Kansas City, Mo. — The National World War I Museum plans to remove a series of recordings from its exhibits after failing to reach an agreement with the recordings' owner.
Edward Golterman, of St. Louis, claims his family owns the rights to a number of recording produced by his grandfather decades ago that are now featured in the audio alcoves of the National World War I Museum at the Liberty Memorial.
Among them are the speech "From the Battlefields of France" by Gen. John J. Pershing, plus recordings of Gen. Leonard Wood, President Franklin D. Roosevelt and the American ambassador to Germany.
Golterman complained that the museum, which charges admission, is using his family's recordings for commerce without permission.
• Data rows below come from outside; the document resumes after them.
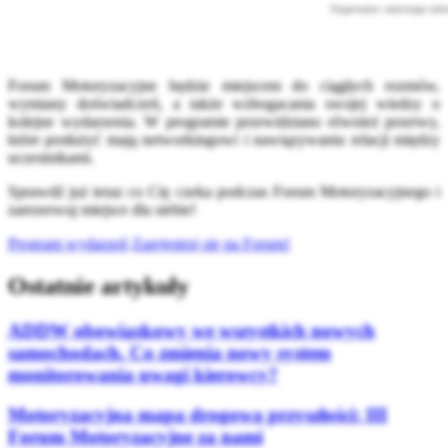
Forum Motoryzacyjne będzie miejscem do ciągłych rozmów,
wymiany doświadczeń, a także wzbogacania swojej wiedzy o
kolejne wydarzenia. W programie przewidziano również przerwy,
które posłużyć mają networkingowi i nawiązywaniu relacji między
uczestnikami.
Sprawdź już teraz co Cię czeka podczas Forum Motoryzacyjnego i
zarezerwuj miejsce dla siebie!
Program wydarzeń
Zarejestruj się na Forum!
Ostatnie artykuły
ADDW obowiązkowy we wszystkich nowych
samochodach. Co zmienia nowy system
monitorowania uwagi kierowcy?
Motoryzacyjna mapa drogowa przyszłości: III
Forum Motoryzacyjne za nami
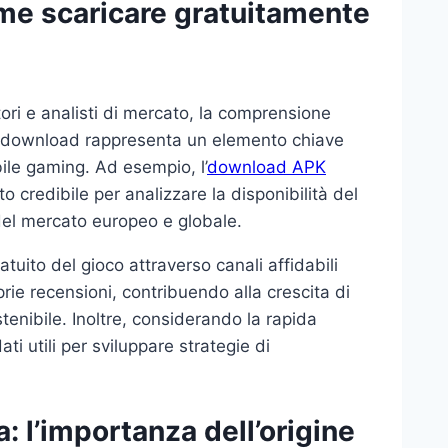
ome scaricare gratuitamente
tori e analisti di mercato, la comprensione
di download rappresenta un elemento chiave
bile gaming. Ad esempio, l’
download APK
o credibile per analizzare la disponibilità del
 del mercato europeo e globale.
atuito del gioco attraverso canali affidabili
prie recensioni, contribuendo alla crescita di
nibile. Inoltre, considerando la rapida
ti utili per sviluppare strategie di
 l’importanza dell’origine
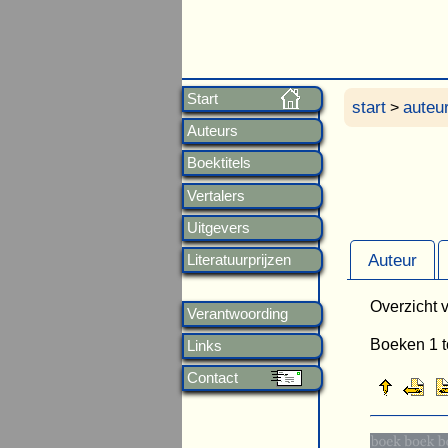
Start
start
auteu
>
Auteurs
Boektitels
Vertalers
Uitgevers
Auteur
Literatuurprijzen
Overzicht v
Verantwoording
Boeken 1 t
Links
Contact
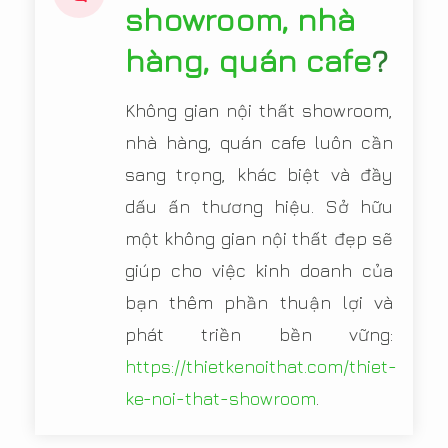
showroom, nhà
hàng, quán cafe
?
Không gian nội thất showroom,
nhà hàng, quán cafe luôn cần
sang trọng, khác biệt và đầy
dấu ấn thương hiệu. Sở hữu
một không gian nội thất đẹp sẽ
giúp cho việc kinh doanh của
bạn thêm phần thuận lợi và
phát triền bền vững:
https://thietkenoithat.com/thiet-
ke-noi-that-showroom
.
The Liberty Memorial Association, which operates the museum, said a contractor provided the recordings, thinking they were in the public domain and didn't require a licensing fee.
The association this week said it couldn't reach an agreement with Golterman and will remove the recordings from the alcoves.
"We are disappointed that these important pieces of history will not be shared with thousands of guests visiting the National World War I Museum," said interim director Mark Cox.
Golterman has allowed the Library of Congress to provide the recordings on its Web site, http://memory.loc.gov/ammem/nfhtml.
The Liberty Memorial opened in 1926 to honor those who served in World War I.
The new National World War I Museum, which is under the towering monument, opened last December.